All three are about to head off from Belfast (religious, moral, tightly-controlled) to Amsterdam (secular, free-wheeling, anything goes) for a weekend. For Alan, who fondly remembers the city from his hippy phase, it is a concert by the aging Bob Dylan that is the attraction. Karen has never been there (indeed, never been on an airplane) and has no desire to go — she not only doesn’t want to be part of a hen party with a gaggle of 20-year-olds, she has questions about how suitable her daughter’s choice of mate is. And for Marion the “weekend away” (holidays are not something that she and Richard have been able to fit into the schedule) seems to signal another stage in the end of her marriage rather than a pause for rejuvenation.
I like to give visitors here quotes from the novel to indicate the author’s style and that is hard to do with David Park. His narrative is orderly and connected, steady and straightforward without the kind of peaks that make for easy quotes. That said, he is also perceptive enough that he frequently digresses to add some depth to what his character is feeling — that is how he makes them complete. Here’s an example as a fearful Karen prepares for the takeoff of her first-ever flight:
Perhaps the flight was her moment of initiation and if only she could endure it then everything would be open to her. Her hands gripped the armrests as the engines started and the plane began to move along the runway.
She told herself that she was brave enough for this, had already shown how strong she was from the moment when three months pregnant she had read his letter telling her that he was leaving. Written in pencil on a page torn from a spiral notebook, the edges had little curls of white that flaked away in her hand. So he wasn’t ready to be a father, it had all been a mistake, it was better to put things right before it went any further, he was sorry but it was better to be honest. He had tried, really tried, but it was of no use. Of course he hadn’t told her that he had met someone else — she would find this out only later. It was a page taken from the book he used in his PVC windows business. He had made her a customer and was settling the account.

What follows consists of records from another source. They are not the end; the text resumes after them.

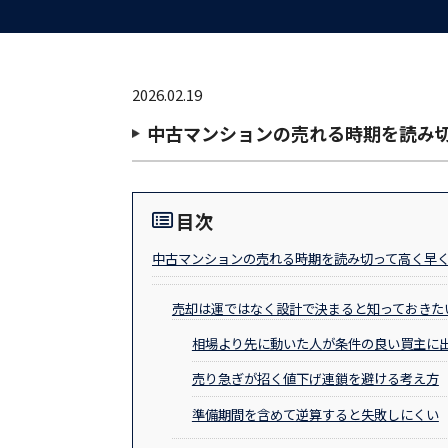
2026.02.19
中古マンションの売れる時期を読み
目次
中古マンションの売れる時期を読み切って高く早
売却は運ではなく設計で決まると知っておきた
相場より先に動いた人が条件の良い買主に
売り急ぎが招く値下げ連鎖を避ける考え方
準備期間を含めて逆算すると失敗しにくい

In the “freedom” of Amsterdam, all three characters will look not just at what they perceive as their present crisis, but also the past that produced it. Their paths do cross in the Dutch city but that is more a novelistic convenience than anything else — this is a book about how three people come to terms with their similar, but highly individual, challenges.
For this reader, Park succeeded in making each of his characters an interesting study. At times, each gets his or her own chapter. In other chapters, he alternates with sections for each of the three. The usual problem with books that use this technique is that one of the characters becomes more (or, worse, less) interesting than the others and the book gets choppy — Park succeeded in balancing all three stories and it was easy to move with him when he shifted focus. It is an introspective book, so that balance is important — he brought all three to life and I found myself caring about each of them. In their lives, the three are “ordinary” people; in the novel, Park makes each “special”.

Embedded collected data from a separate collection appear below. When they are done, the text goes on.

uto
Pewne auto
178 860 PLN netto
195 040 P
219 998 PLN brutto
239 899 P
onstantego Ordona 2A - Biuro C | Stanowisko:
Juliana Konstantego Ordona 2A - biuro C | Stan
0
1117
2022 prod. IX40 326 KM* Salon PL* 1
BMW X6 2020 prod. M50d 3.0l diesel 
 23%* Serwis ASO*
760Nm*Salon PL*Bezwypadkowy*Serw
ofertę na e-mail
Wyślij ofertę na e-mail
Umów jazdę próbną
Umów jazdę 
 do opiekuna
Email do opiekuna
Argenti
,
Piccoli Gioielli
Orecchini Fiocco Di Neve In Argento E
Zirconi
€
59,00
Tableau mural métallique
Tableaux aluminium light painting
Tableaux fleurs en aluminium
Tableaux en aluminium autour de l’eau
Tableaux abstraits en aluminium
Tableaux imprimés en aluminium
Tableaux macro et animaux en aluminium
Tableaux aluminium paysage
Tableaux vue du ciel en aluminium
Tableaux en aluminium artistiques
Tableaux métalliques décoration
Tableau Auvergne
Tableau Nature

(My copy of The Light of Amsterdam was a present from my fellow Shadow Giller judge, Kimbofo at Reading Matters, who brought it from London on her recent trip to Canada where she was able to meet up with Mrs. KfC and another juror, Alison Gzowski, for a Shadow Giller dinner. You can read Kimbofo’s review here. The novel is not scheduled for North American release until October but is available from the Book Depository and other UK sources — for David Park fans, it is well worth the effort.)